WHAT THE EXERCISE ASKS | Search the material below for the string "LIST" and extract each line that has it.

^^^^

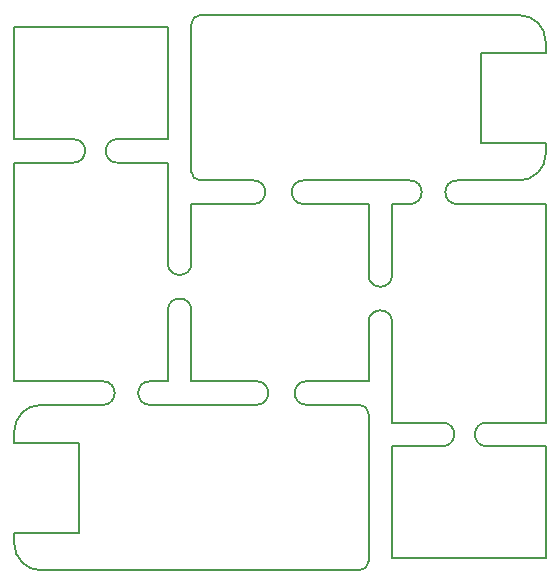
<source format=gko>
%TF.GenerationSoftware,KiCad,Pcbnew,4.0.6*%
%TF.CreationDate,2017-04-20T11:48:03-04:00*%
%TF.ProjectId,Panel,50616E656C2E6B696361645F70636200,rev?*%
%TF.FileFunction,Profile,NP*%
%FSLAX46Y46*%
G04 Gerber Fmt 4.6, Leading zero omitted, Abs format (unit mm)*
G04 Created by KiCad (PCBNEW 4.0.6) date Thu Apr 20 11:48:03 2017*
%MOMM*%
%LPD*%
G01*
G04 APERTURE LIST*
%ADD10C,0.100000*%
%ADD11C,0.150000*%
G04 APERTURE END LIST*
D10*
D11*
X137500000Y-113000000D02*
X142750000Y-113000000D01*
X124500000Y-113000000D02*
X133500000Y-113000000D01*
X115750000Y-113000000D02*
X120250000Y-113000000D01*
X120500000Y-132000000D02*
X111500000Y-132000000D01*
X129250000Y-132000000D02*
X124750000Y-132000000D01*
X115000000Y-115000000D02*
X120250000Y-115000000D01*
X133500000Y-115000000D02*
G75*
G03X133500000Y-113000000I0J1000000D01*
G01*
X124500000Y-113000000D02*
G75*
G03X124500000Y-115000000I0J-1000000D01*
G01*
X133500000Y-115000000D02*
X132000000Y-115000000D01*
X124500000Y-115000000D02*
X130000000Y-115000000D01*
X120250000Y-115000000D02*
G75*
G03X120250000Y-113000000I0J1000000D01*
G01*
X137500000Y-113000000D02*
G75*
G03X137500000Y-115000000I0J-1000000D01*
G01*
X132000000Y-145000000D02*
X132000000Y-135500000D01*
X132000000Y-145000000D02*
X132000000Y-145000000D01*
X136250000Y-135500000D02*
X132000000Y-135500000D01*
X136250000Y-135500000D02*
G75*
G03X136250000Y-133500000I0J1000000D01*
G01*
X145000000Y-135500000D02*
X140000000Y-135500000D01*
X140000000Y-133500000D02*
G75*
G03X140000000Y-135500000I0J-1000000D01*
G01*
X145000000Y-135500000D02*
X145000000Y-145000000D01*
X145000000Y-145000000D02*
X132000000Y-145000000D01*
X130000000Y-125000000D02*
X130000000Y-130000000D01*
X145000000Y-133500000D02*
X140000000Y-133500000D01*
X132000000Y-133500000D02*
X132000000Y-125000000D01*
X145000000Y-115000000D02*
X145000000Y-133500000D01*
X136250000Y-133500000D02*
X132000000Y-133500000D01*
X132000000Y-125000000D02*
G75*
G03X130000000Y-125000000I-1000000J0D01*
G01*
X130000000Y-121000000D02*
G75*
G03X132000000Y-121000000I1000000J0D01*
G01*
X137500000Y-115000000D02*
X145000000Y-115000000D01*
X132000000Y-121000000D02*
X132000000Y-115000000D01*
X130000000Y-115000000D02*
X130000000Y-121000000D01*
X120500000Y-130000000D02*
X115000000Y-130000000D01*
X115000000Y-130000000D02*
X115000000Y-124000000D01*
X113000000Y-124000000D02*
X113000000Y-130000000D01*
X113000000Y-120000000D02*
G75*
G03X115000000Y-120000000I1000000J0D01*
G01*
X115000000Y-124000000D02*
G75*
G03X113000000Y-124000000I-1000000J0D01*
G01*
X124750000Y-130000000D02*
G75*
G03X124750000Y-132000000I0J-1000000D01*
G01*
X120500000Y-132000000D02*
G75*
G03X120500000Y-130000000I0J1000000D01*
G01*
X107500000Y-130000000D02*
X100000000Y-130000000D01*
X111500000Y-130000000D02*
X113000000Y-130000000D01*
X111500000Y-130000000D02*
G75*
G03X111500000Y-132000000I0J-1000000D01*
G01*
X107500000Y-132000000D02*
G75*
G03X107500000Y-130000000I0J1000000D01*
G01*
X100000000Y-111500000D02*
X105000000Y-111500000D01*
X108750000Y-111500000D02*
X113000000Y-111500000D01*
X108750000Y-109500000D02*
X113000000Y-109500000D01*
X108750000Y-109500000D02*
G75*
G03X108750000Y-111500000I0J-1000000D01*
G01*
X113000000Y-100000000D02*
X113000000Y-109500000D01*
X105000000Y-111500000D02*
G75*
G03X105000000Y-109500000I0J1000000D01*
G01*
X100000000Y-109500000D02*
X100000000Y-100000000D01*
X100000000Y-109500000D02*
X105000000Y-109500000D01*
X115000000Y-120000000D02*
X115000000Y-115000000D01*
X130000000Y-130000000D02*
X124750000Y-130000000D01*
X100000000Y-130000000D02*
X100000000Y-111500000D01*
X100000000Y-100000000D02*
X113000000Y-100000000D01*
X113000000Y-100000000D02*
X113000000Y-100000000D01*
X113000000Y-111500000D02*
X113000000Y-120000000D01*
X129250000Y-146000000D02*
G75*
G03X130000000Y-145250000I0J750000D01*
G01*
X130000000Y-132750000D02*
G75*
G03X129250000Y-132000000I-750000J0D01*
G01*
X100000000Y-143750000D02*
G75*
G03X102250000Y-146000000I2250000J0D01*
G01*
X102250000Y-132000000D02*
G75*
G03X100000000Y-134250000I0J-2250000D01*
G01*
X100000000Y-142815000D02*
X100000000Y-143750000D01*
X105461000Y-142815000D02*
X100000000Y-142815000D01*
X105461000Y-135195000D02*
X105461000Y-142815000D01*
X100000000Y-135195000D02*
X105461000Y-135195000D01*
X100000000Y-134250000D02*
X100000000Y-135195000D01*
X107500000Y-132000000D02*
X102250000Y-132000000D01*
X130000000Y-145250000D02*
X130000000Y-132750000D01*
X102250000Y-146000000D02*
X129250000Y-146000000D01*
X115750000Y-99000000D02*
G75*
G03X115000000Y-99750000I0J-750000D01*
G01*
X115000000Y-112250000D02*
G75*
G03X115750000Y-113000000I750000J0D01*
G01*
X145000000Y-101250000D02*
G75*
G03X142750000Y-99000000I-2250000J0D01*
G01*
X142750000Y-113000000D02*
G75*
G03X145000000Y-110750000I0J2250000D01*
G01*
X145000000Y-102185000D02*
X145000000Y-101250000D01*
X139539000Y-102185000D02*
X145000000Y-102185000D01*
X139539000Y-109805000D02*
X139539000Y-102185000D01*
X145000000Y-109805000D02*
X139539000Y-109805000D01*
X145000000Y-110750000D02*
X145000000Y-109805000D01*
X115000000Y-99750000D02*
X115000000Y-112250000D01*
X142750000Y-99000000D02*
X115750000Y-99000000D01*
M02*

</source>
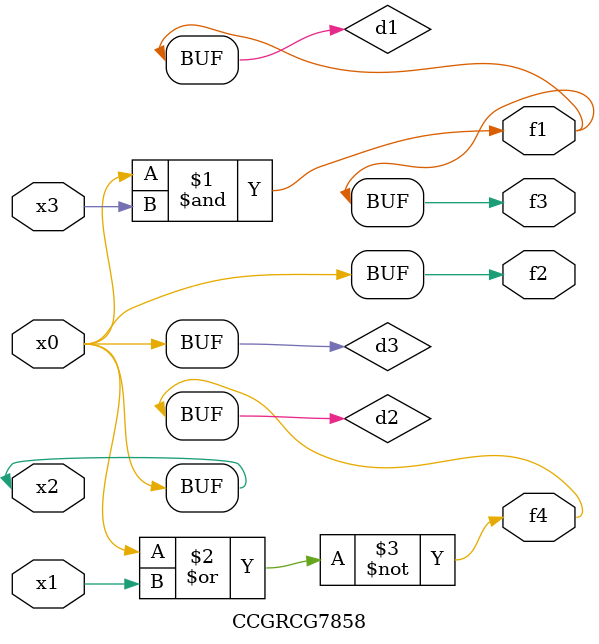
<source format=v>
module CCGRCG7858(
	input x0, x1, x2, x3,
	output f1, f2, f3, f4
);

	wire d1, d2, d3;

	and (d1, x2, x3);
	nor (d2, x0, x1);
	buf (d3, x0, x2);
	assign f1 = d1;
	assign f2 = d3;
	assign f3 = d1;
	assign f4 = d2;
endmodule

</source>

^^^^

ANSWER FOR THIS EXERCISE |
G04 APERTURE LIST*
G04 APERTURE END LIST*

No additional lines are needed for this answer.